I am trying to approximately match 600,000 individuals names (Full name) to another database that has over 87 millions observations (Full name) !
My first attempt with fuzzywuzzy library was way too slow, so I decided to use the module fuzzyset which is much faster. Assuming I have a computer powerful enough to load all the dataset in memory, I am doing the following with a test file of 964 observations to be matched against 50,000 observations:
import time
from cfuzzyset import cFuzzySet as FuzzySet
df1=pd.read_csv(file1,delimiter='|') # test file with 964 observations
df2=pd.read_csv(file2,delimiter='|') # test file with 50,000 observations to be matched against
a=FuzzySet() # allocate the FuzzySet object
for row in file2['name']:
a.add(str(row)) # Fill the FuzzySet object with all names from file2
start_time = time.time() # Start recording the time
dicto={'index':[],'name':[]} # Dictionary where I store the output
for names in file1['f_ofulln']:
dicto['index'].append(a.get(names)[0][0])
dicto['name'].append(a.get(names)[0][1])
print("--- %s seconds ---" % (time.time() - start_time))
>>> --- 39.68284249305725 seconds ---
With a much smaller dataset (964 observations matched against 50,000 observations), the time was 39 sec.
However, this is too slow if I want to perform this method on the full dataset.
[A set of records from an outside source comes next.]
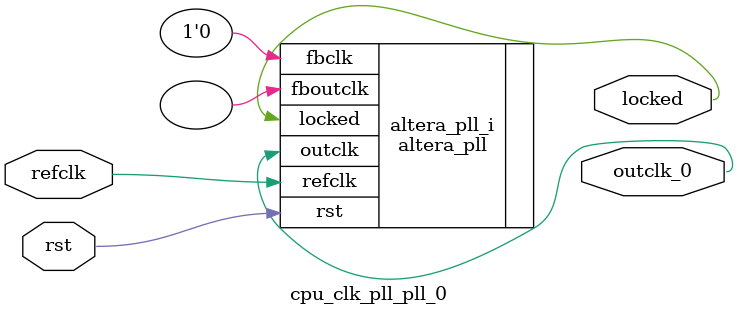
<source format=v>
`timescale 1ns/10ps
module  cpu_clk_pll_pll_0(

	// interface 'refclk'
	input wire refclk,

	// interface 'reset'
	input wire rst,

	// interface 'outclk0'
	output wire outclk_0,

	// interface 'locked'
	output wire locked
);

	altera_pll #(
		.fractional_vco_multiplier("false"),
		.reference_clock_frequency("50.0 MHz"),
		.operation_mode("direct"),
		.number_of_clocks(1),
		.output_clock_frequency0("10.000000 MHz"),
		.phase_shift0("0 ps"),
		.duty_cycle0(50),
		.output_clock_frequency1("0 MHz"),
		.phase_shift1("0 ps"),
		.duty_cycle1(50),
		.output_clock_frequency2("0 MHz"),
		.phase_shift2("0 ps"),
		.duty_cycle2(50),
		.output_clock_frequency3("0 MHz"),
		.phase_shift3("0 ps"),
		.duty_cycle3(50),
		.output_clock_frequency4("0 MHz"),
		.phase_shift4("0 ps"),
		.duty_cycle4(50),
		.output_clock_frequency5("0 MHz"),
		.phase_shift5("0 ps"),
		.duty_cycle5(50),
		.output_clock_frequency6("0 MHz"),
		.phase_shift6("0 ps"),
		.duty_cycle6(50),
		.output_clock_frequency7("0 MHz"),
		.phase_shift7("0 ps"),
		.duty_cycle7(50),
		.output_clock_frequency8("0 MHz"),
		.phase_shift8("0 ps"),
		.duty_cycle8(50),
		.output_clock_frequency9("0 MHz"),
		.phase_shift9("0 ps"),
		.duty_cycle9(50),
		.output_clock_frequency10("0 MHz"),
		.phase_shift10("0 ps"),
		.duty_cycle10(50),
		.output_clock_frequency11("0 MHz"),
		.phase_shift11("0 ps"),
		.duty_cycle11(50),
		.output_clock_frequency12("0 MHz"),
		.phase_shift12("0 ps"),
		.duty_cycle12(50),
		.output_clock_frequency13("0 MHz"),
		.phase_shift13("0 ps"),
		.duty_cycle13(50),
		.output_clock_frequency14("0 MHz"),
		.phase_shift14("0 ps"),
		.duty_cycle14(50),
		.output_clock_frequency15("0 MHz"),
		.phase_shift15("0 ps"),
		.duty_cycle15(50),
		.output_clock_frequency16("0 MHz"),
		.phase_shift16("0 ps"),
		.duty_cycle16(50),
		.output_clock_frequency17("0 MHz"),
		.phase_shift17("0 ps"),
		.duty_cycle17(50),
		.pll_type("General"),
		.pll_subtype("General")
	) altera_pll_i (
		.rst	(rst),
		.outclk	({outclk_0}),
		.locked	(locked),
		.fboutclk	( ),
		.fbclk	(1'b0),
		.refclk	(refclk)
	);
endmodule


</source>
Does anyone has an idea of how to improve the run time ? I think that Cython is not a possibility since I am already importing the Cython version of fuzzyset module
Many thanks,
Adrien
dedupehas some implementation of blocking technique. However, I'm not sure if it's going to scale to dataset that you have. Another possibility is to drop_duplicate names in both sets that you have before you perform fuzzy matching. (sorry for my vague answer...)